During cross-examination, one intermediary stood next to her in the witness box, while the other sat just behind. A plan had been devised and agreed with the court that they would swap over at convenient moments, namely during the frequent breaks. They were able to communicate with each other at such times, either verbally or by passing written notes with comments or ideas to assist.
Working jointly in this way required careful planning, and regular de-briefing. Meeting together proved invaluable, not only for keeping up with the progress of the trial but also by providing an opportunity to reflect and discuss possible strategies to assist communication with this young and vulnerable defendant.
The value-added nature of the involvement of intermediaries has been acknowledged by police, lawyers, judges and carers. In certain long and complex cases, working together as described above can add a further, positive dimension.
Andrew was in his late teens and had already experienced many difficulties through his life. Severe health problems, which had been poorly managed over the years, resulted in many hospital stays, erratic school attendance, low academic achievements and limited literacy. His attention span was extremely limited, his verbal reasoning poor, and his behaviour erratic. However, when helping his grandfather on their allotment or with DIY jobs, Andrew seemed ‘a different boy’.
Never having been in trouble with the police before, but having experienced poor anger management at school, Andrew lost his temper one day and was arrested by the police for punching a younger neighbour and trashing his bedroom.
Before the trial, Andrew’s Defence barrister and solicitor discussed how he might have extreme difficulty coping with a court appearance, would be likely to misunderstand challenging cross-examination questions, and could also have trouble concentrating for long enough to give his best evidence. An intermediary was sought.
At first, Andrew was suspicious of the need for an assessment of his listening skills and ability to express himself. But when he understood that an intermediary’s role is to make sure people understand questions at court, he was able to talk about his fear of attending the trial, meeting strangers and feeling out of his depth.
Having watched the intermediary assessment, the solicitor was able to confirm to Andrew’s barrister that he really would struggle at court if giving evidence alone. The intermediary submitted a detailed report to the court; was asked to meet with the judge and barristers for an early Ground Rules Hearing at a Youth Court; and was then present when Andrew was cross-examined.
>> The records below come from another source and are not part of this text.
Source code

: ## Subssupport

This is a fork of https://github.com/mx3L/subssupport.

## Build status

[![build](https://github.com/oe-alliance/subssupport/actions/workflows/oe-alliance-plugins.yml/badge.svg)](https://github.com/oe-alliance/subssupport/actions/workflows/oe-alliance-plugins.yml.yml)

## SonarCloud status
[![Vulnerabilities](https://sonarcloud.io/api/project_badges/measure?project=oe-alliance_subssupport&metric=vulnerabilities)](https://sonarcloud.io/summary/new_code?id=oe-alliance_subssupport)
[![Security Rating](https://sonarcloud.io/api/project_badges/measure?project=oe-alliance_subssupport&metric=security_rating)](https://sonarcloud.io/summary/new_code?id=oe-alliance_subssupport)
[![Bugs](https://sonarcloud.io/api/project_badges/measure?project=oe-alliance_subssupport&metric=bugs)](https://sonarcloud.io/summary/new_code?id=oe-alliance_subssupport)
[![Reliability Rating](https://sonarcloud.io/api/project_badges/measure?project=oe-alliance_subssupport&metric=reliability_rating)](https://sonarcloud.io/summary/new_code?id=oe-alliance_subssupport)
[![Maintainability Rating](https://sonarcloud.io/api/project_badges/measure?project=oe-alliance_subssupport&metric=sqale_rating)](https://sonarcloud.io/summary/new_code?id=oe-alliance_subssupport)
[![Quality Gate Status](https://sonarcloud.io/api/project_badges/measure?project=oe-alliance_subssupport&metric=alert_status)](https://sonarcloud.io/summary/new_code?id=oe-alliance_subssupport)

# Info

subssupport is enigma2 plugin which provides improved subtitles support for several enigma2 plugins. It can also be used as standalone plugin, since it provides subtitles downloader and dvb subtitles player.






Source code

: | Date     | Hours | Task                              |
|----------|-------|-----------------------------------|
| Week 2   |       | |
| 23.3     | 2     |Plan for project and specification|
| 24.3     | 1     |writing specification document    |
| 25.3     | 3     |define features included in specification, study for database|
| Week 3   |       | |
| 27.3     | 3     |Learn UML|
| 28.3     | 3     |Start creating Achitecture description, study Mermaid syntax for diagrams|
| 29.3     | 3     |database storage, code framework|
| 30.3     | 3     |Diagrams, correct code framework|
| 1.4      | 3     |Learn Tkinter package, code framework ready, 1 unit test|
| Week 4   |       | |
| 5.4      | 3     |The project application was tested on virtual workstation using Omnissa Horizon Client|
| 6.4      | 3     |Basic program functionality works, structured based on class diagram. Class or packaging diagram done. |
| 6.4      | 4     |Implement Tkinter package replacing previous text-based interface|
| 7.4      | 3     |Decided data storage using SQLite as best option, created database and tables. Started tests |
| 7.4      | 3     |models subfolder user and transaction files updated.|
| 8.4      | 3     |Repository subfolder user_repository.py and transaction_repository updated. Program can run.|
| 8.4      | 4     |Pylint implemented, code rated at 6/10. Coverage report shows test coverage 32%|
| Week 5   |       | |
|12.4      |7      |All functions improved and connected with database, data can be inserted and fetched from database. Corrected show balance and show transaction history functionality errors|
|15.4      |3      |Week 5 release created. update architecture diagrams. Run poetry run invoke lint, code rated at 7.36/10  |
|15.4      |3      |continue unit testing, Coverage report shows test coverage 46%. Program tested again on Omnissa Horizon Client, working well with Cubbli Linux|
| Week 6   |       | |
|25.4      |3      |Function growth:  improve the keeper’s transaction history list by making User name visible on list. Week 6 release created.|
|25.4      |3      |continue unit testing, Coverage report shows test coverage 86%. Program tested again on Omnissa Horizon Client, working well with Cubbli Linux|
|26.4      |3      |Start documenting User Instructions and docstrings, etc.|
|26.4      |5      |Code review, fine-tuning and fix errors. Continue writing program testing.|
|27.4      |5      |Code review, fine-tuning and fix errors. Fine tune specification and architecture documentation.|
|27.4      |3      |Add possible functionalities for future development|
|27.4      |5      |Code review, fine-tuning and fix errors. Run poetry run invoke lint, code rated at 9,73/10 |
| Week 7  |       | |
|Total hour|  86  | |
On account of his very limited attention, the intermediary had recommended that Andrew be permitted to give his evidence via video link from a side room. Although this was not common practice, the judge agreed. Two-way communication between Andrew and the Prosecution barrister were supported by the intermediary on the day; and the judge commended Andrew for coping with the alien experience of cross-examination. Andrew, in turn, was heard to comment that he could not have managed without the intermediary.